Edmund de Waal said:
“This is the project I have always dreamed of doing. It is about exile – what it means to have to move to another country, to speak another language. It brings new installations based on the Psalms, the poetry of exile, into some of the most beautiful spaces of the Ghetto, the first time some of these spaces have been used for contemporary art. And my library for the Ateneo – two thousand books within a porcelain-covered pavilion – will be the most significant sculpture of my life. It will be a new library reflecting Venice’s thousand years as a place of translation, a space to sit and read and be.”
psalm was an exhibition in two parts.
The first part was held within the Canton Scuola, the beautiful sixteenth-century synagogue in the Ghetto Nuovo, now part of the Jewish Museum. New installations of porcelain, marble and gold reflected the literary and musical heritage of this extraordinary place, and a new text piece celebrated the languages spoken here. For the first time, the Women’s Gallery within the synagogue held contemporary art. The intention was to animate spaces that are little known and little understood by visitors to the Biennale and to bring new audiences into the Ghetto.
The second part was based at the Ateneo Veneto, the fifteenth-century church near La Fenice Opera House that has been a historic centre for cultural debate in Venice. Here, de Waal constructed a small building within the main space that housed two thousand books by exiled writers from Ovid to the present day.

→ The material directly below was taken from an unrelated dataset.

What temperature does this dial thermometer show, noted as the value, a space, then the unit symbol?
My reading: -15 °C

All these books were in translation, reflecting the idea of language as migration. Four vitrines of porcelain vessels, based on Daniel Bomberg’s famous Renaissance printing of the Talmud, hang on the walls amongst the books. The structure itself had an exterior coated with porcelain, laid over gold leaf, into which de Waal inscribed the names of the lost libraries of the world. Inside there were spaces to sit and read. It served as a place of contemplation and a place of dialogue.

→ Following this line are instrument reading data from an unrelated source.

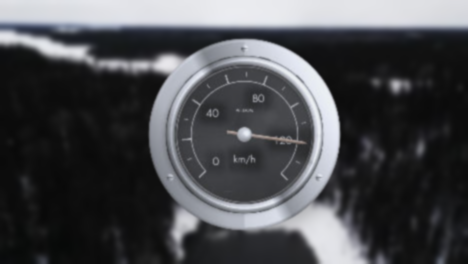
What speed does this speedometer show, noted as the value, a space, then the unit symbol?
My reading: 120 km/h
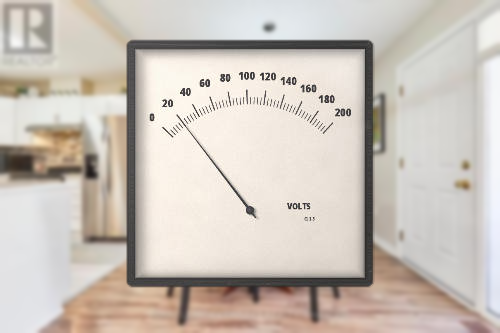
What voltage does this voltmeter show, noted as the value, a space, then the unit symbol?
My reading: 20 V
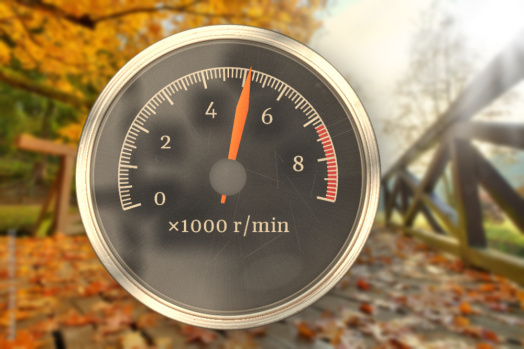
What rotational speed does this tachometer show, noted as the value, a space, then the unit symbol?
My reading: 5100 rpm
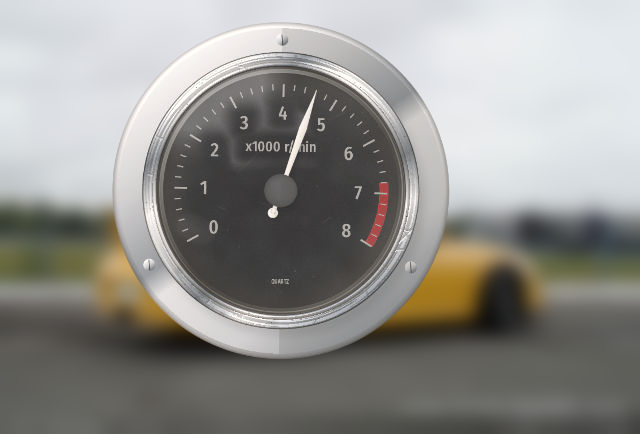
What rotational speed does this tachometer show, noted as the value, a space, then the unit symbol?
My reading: 4600 rpm
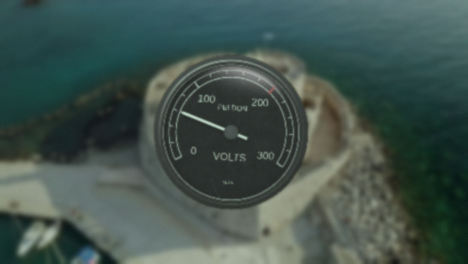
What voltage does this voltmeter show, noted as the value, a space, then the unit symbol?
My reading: 60 V
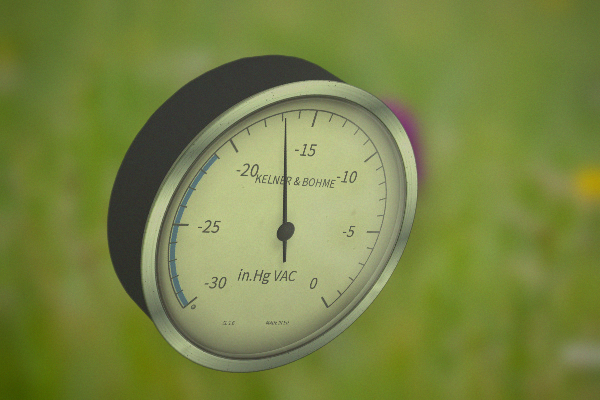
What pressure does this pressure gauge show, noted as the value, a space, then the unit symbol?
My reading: -17 inHg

psalm, Library of Exile, was later exhibited at the British Museum in London between August 2020 and January 2021 and was also presented at the Japanisches Palais in Dresden from November 2019 to February 2020.
Edmund de Waal said:
“The library of exile celebrates the cultures of migration, languages as diaspora. For it to continue its travels to Dresden and then London is wonderful. The rich cultural programme of events which started here in Venice will be immeasurably enriched by this new tour.“
Throughout the Biennale a programme of events, performances, readings, conversations, music and debates were held in both these venues. The programme centred on the themes of translation, exile, migration, borders and diaspora. The intention was to bring the experiences of contemporary writers in exile into focus and to celebrate works in translation. Events focusing on the cultures of Jewish Venice, on the psalms, on contemporary poetry and on publishing also took place in these spaces.